Designing a research campus for a university halfway across the world would be an unexpected task for most architects. But for 10 students at the School of Architecture, theoretically designing such a commission represented the culmination of a semester’s work on integrating climate studies and architecture.
Students in an Advanced Design Studio created a master plan for a hypothetical research center in Taipei. Beyond laying out buildings and detailing space usage throughout the 2.5-kilometer-long campus, the team had to grapple with creating infrastructure to deal with the frequent flooding in the region. Architecture critic Jennifer Leung said the studio course gave students an opportunity to adopt an interdisciplinary approach to architecture that reflects the school’s growing focus on ecology and sustainability in recent years. Studio participant Altair Peterson ARC ’13 said that rather than implementing a one-size-fits-all approach to architecture, this focus on flooding taught her that it is essential to focus on local climate conditions when designing architecture, a skill that will prove particularly valuable for accepting foreign commissions in the future.
“We have embraced the need for architects to be able to work collaboratively with experts from various fields,” Leung said. “Our group of students have benefited from interaction with climate scientists and ecologists, as well as lighting designers, structural engineers and sustainability consultants.”
The course is one of several third-year courses at the School of Architecture to take a trip abroad, which Peterson said are often tailored toward the visiting professor’s specific interests. In this case, visiting professors Roisin Heneghan and Shih-Fu Peng, who co-taught the course along with Leung, wanted to explore the intersection between climate studies and architectural design.
The students examined and analyzed the proposed campus’s site on a trip to Taipei earlier in the semester and were encouraged to think about innovative ways to address the flooding. Leung said that while resisting floods through barriers — the current approach in Taipei — is “viable,” students explored less common options including retention, diversion and reuse of floodwaters, allowing them to build outside of the existing floodwall.
Peterson said the studio also challenged students to think holistically about the space, as they had to incorporate infrastructure ranging from the landscape surrounding campus to the rooms within campus buildings in their designs.
“I took away confidence in dealing with a large range of scales of architecture while thinking about how to incorporate the flooding [issue],” Peterson said.
Leung said the School of Architecture has the unique opportunity to address the need for interdisciplinary solutions to contemporary issues that are currently restricted by the limited solutions professionals tend to adopt.
Although Taipei already has a powerful flood control system and the proposed plan remains purely theoretical, Leung said the novel model “may have widespread implementation.”
“We take certain license and risk in the hope of expanding architecture’s influence — as a think tank of sorts,” Leung said. “The influence of the work that happens at schools of architecture could be much greater than typically assumed.”
Leung noted that their model may apply to flood plains and university campuses along the east coast, adding that there is increasing demand for campus development in the Far East and Middle East.
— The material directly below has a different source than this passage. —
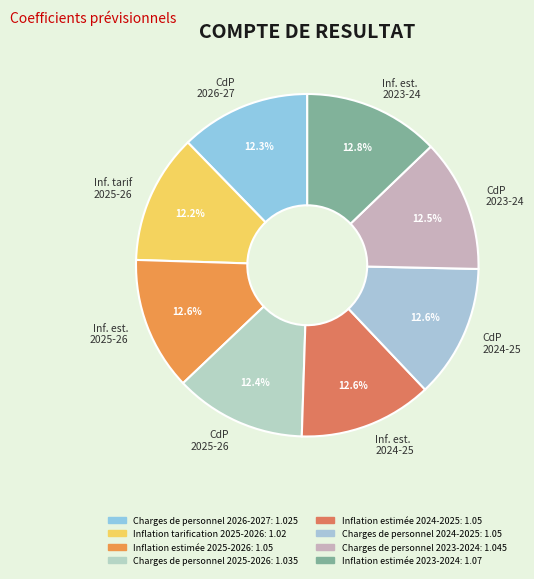

What portion of the pie excludes Inf. est. 2023-24?

87.2%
Indeed, the Yale Climate and Energy Institute and Taipei’s Academia Sinica have already expressed interest in the work, and Nina Rappaport, editor-in-chief of the School of Architecture’s biannual publication “Constructs,” plans to host a roundtable discussion on architectural responses to flooding later this month.
“[Our work] raises larger questions as to what type of leadership roles schools of architecture can take in climate change issues,” Leung said.
The student group will present their master plan at the School of Architecture this Thursday.